• WHAT YOU HAVE TO DO
Which of the lines below holds the string "Τώρα"? Copy every line that does.

[[ THE DATA, beginning ]]

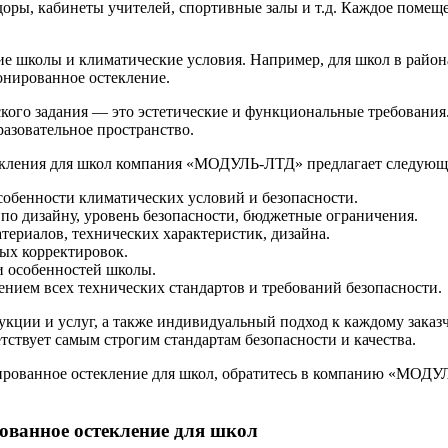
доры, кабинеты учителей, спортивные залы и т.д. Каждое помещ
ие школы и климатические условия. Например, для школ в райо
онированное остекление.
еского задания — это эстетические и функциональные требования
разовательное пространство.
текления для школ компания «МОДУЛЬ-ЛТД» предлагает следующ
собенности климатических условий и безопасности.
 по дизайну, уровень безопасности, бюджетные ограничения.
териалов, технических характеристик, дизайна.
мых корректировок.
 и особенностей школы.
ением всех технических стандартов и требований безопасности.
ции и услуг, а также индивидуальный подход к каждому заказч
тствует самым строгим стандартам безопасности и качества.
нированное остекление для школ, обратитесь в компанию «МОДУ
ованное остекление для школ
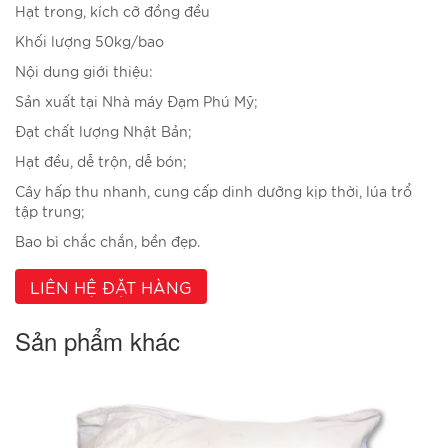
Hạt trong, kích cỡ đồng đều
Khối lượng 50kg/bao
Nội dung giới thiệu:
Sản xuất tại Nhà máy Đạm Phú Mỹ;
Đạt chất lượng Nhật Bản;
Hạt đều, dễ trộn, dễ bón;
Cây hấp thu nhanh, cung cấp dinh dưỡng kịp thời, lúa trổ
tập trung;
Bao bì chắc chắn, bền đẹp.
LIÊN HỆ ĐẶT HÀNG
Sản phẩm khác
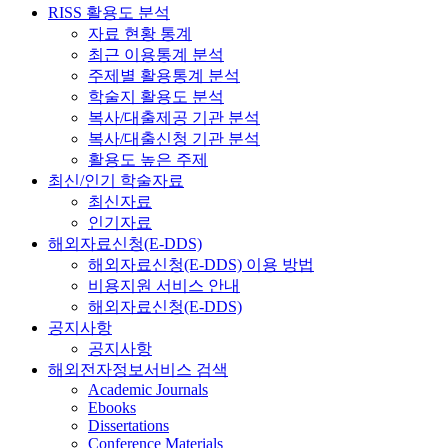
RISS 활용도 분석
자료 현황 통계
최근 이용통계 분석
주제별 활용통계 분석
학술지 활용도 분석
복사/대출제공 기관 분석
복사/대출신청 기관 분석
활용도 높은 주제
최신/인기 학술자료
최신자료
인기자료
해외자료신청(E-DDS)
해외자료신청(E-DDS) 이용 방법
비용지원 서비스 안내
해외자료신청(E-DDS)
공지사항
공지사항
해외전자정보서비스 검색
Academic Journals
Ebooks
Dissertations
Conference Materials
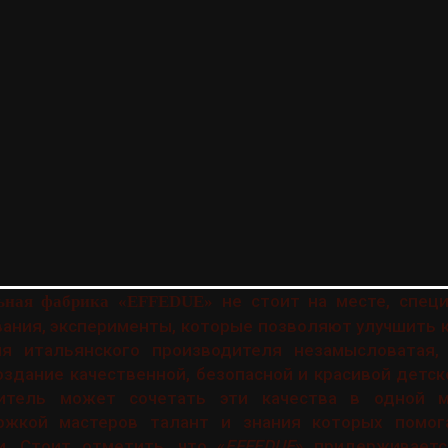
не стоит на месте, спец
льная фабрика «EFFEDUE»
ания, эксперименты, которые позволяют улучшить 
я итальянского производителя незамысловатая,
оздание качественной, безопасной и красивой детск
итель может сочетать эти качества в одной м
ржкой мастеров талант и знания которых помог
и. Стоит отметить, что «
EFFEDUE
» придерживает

[[ THE DATA, end ]]
[[ THE DATA, beginning ]]

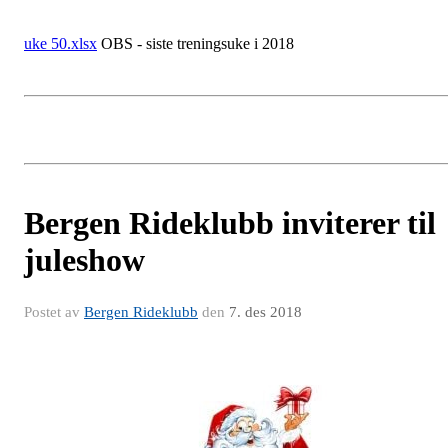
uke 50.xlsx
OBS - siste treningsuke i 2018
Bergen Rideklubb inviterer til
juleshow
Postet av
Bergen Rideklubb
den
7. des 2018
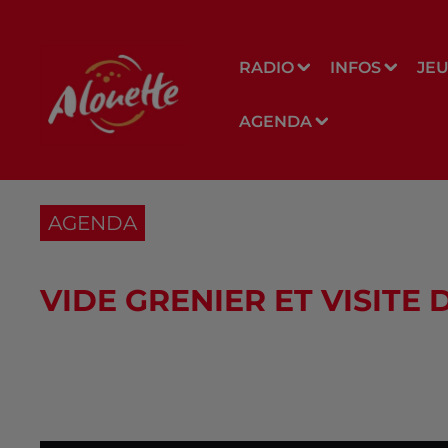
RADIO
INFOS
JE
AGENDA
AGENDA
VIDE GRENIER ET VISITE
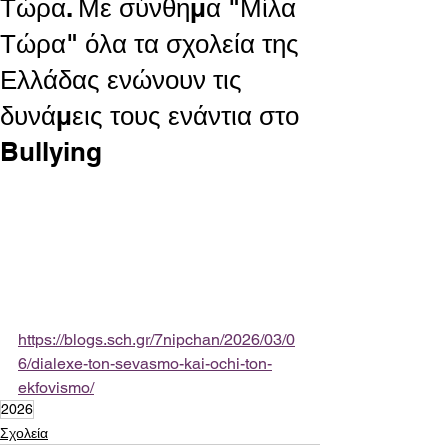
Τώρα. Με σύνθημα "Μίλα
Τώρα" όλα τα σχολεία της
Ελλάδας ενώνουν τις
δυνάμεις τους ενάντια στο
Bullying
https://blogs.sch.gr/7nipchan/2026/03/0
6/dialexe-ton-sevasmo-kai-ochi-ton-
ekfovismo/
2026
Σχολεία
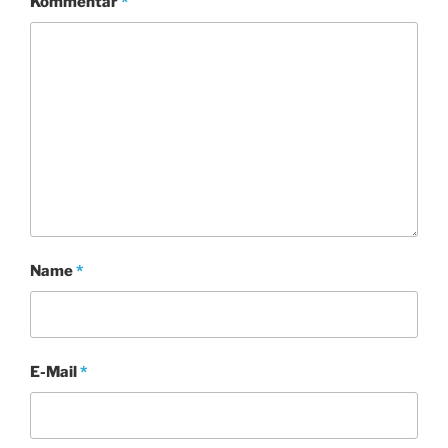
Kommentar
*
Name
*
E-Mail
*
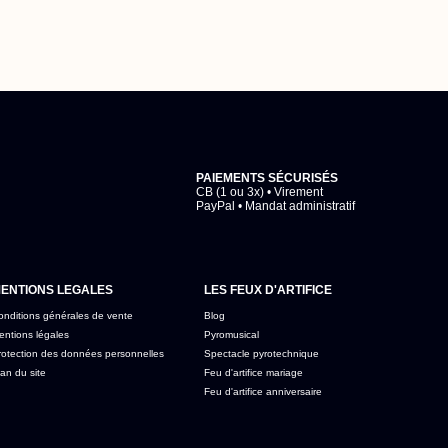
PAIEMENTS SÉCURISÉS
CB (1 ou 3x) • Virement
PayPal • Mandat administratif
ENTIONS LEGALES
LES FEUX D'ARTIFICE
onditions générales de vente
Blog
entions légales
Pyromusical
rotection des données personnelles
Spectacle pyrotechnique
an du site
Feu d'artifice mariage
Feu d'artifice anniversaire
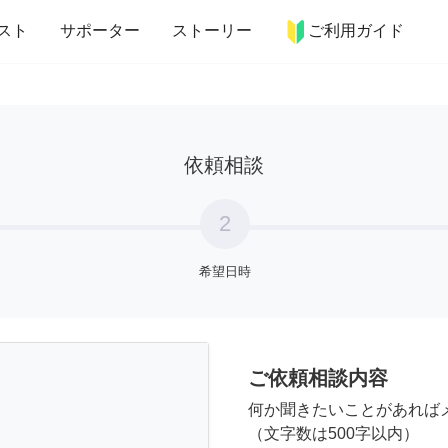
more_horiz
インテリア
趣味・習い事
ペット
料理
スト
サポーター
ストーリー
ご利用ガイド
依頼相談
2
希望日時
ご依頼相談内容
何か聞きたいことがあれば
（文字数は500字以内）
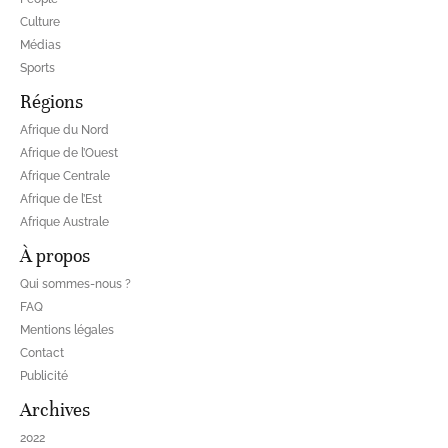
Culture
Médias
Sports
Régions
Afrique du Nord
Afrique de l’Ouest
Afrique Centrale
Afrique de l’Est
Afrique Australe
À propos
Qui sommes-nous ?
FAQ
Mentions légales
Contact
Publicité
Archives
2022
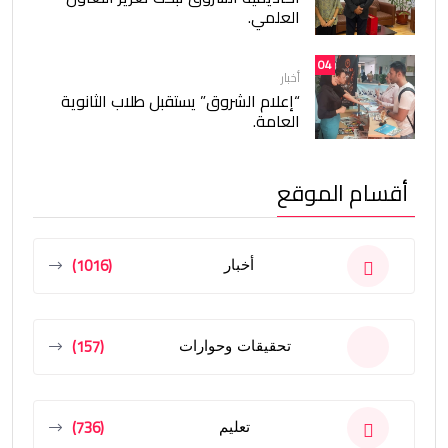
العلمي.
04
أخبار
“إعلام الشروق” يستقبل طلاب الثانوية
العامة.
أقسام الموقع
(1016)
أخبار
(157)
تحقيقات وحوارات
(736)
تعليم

[[ THE DATA, end ]]

• ANSWER TO THIS TASK
Τώρα. Με σύνθημα "Μίλα
Τώρα" όλα τα σχολεία της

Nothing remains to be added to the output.